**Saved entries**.
━━━

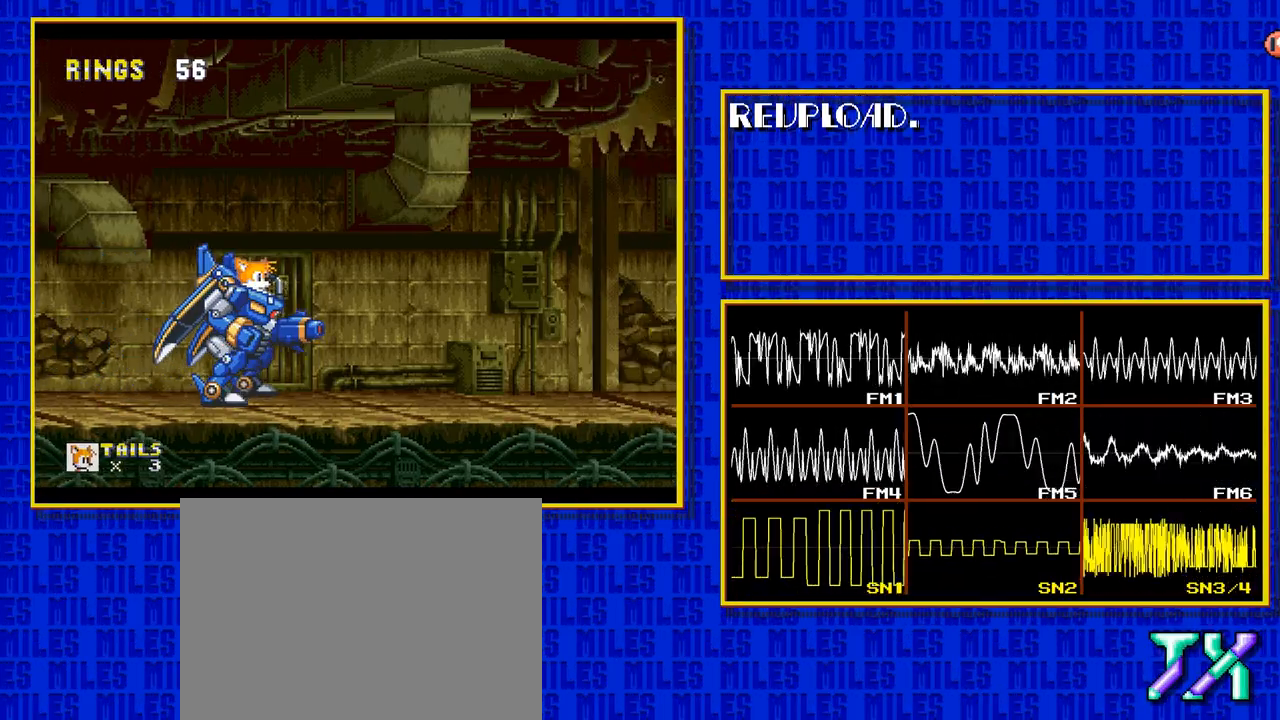
{"buttons": ["DPAD_RIGHT"], "events": []}
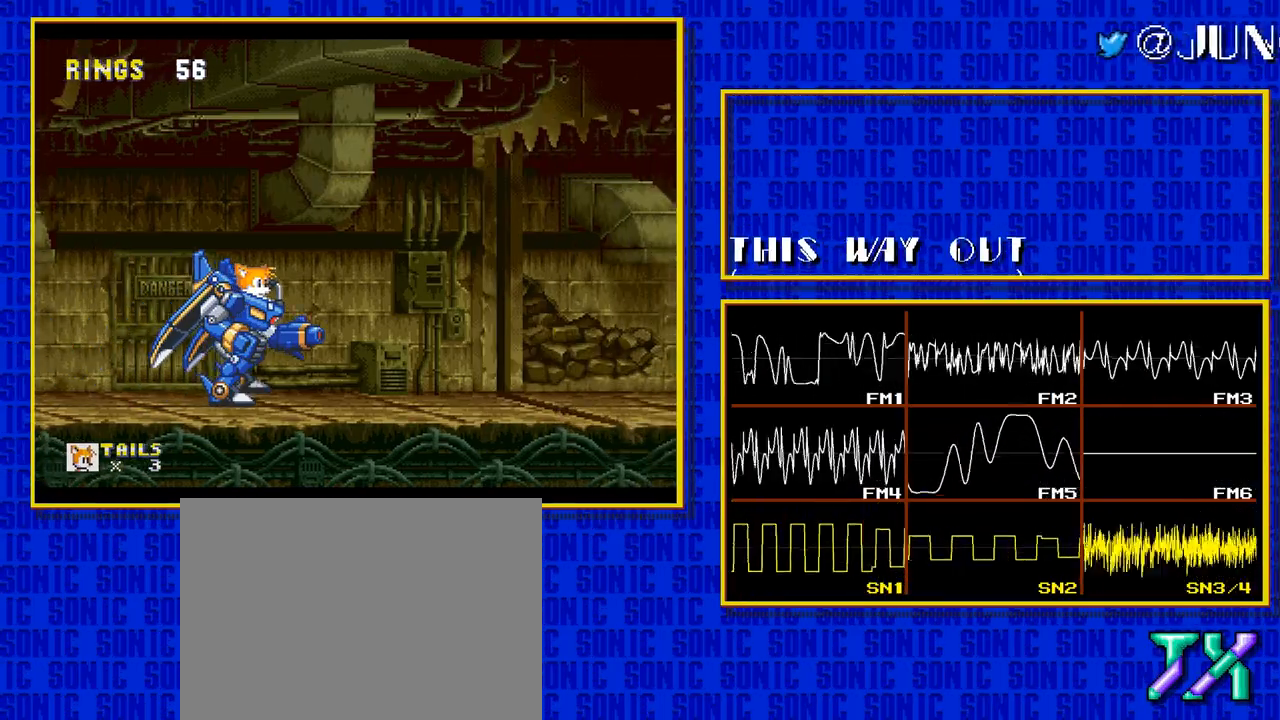
{"buttons": ["DPAD_RIGHT"], "events": []}
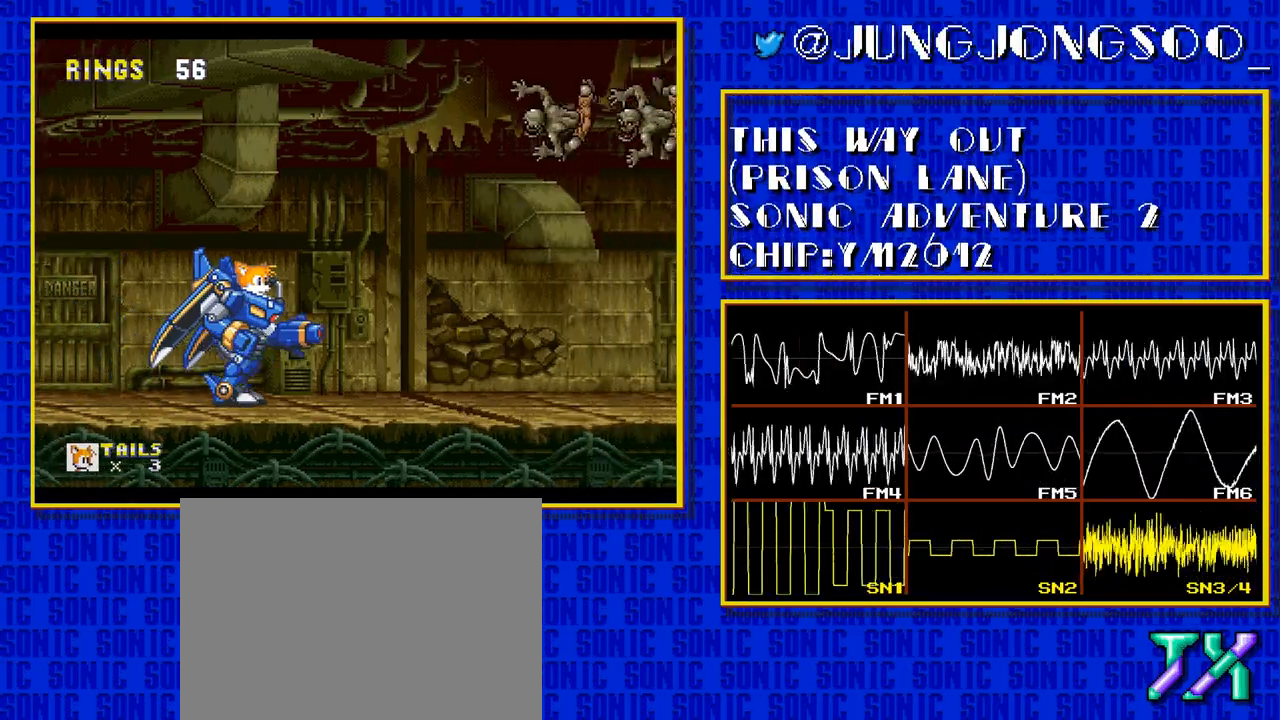
{"buttons": ["DPAD_RIGHT"], "events": []}
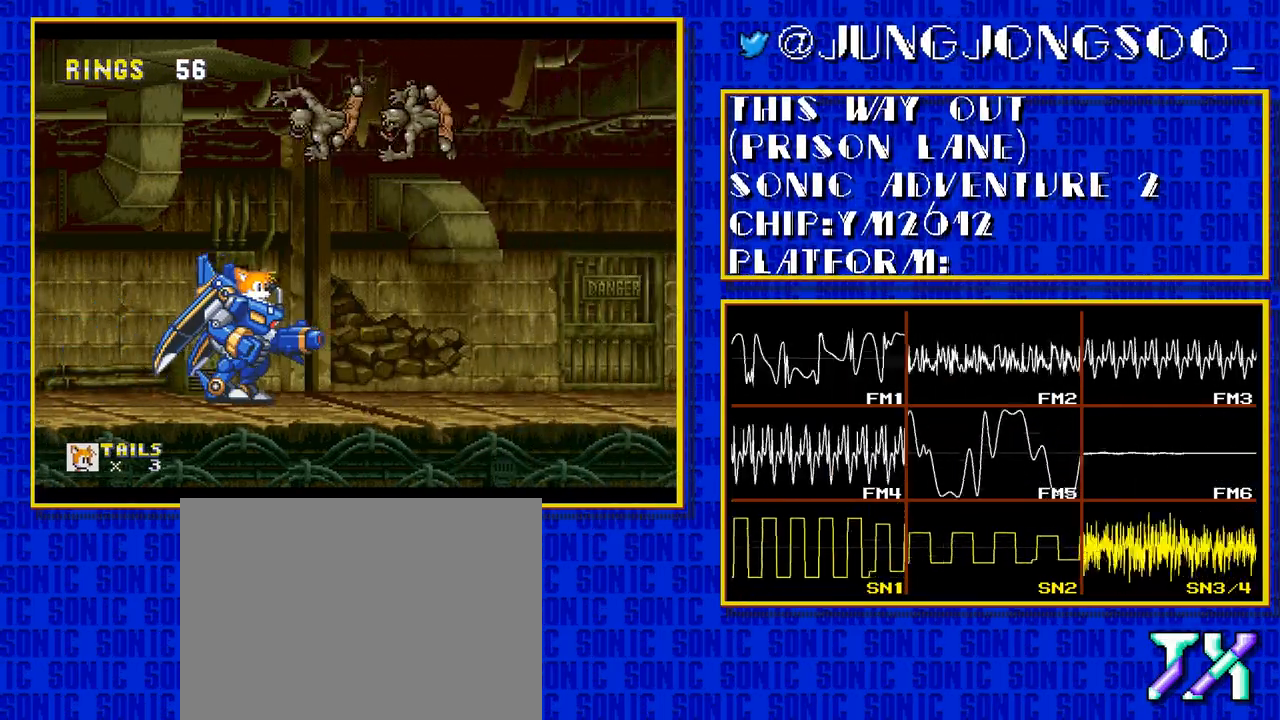
{"buttons": ["DPAD_RIGHT"], "events": []}
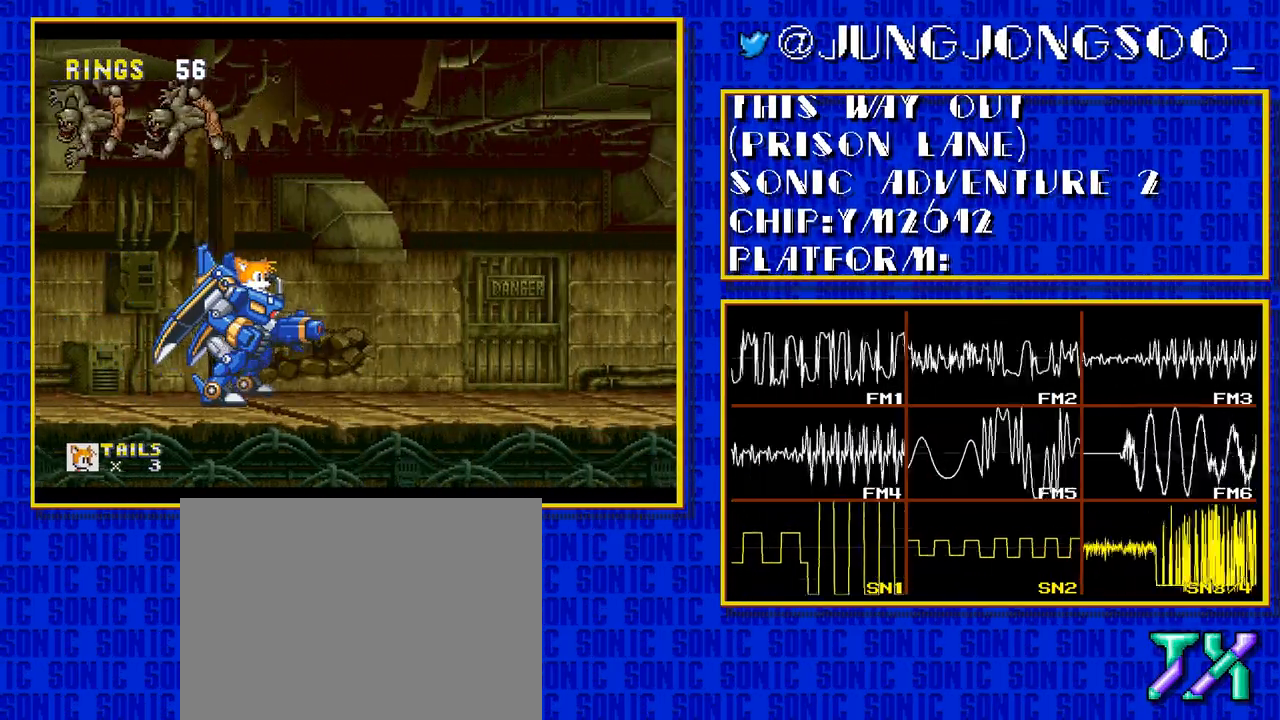
{"buttons": ["DPAD_RIGHT"], "events": []}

━━━

Word for word, reproduce all of the entries above and omit the pictures.

{"buttons": ["DPAD_RIGHT"], "events": []}
{"buttons": ["DPAD_RIGHT"], "events": []}
{"buttons": ["DPAD_RIGHT"], "events": []}
{"buttons": ["DPAD_RIGHT"], "events": []}
{"buttons": ["DPAD_RIGHT"], "events": []}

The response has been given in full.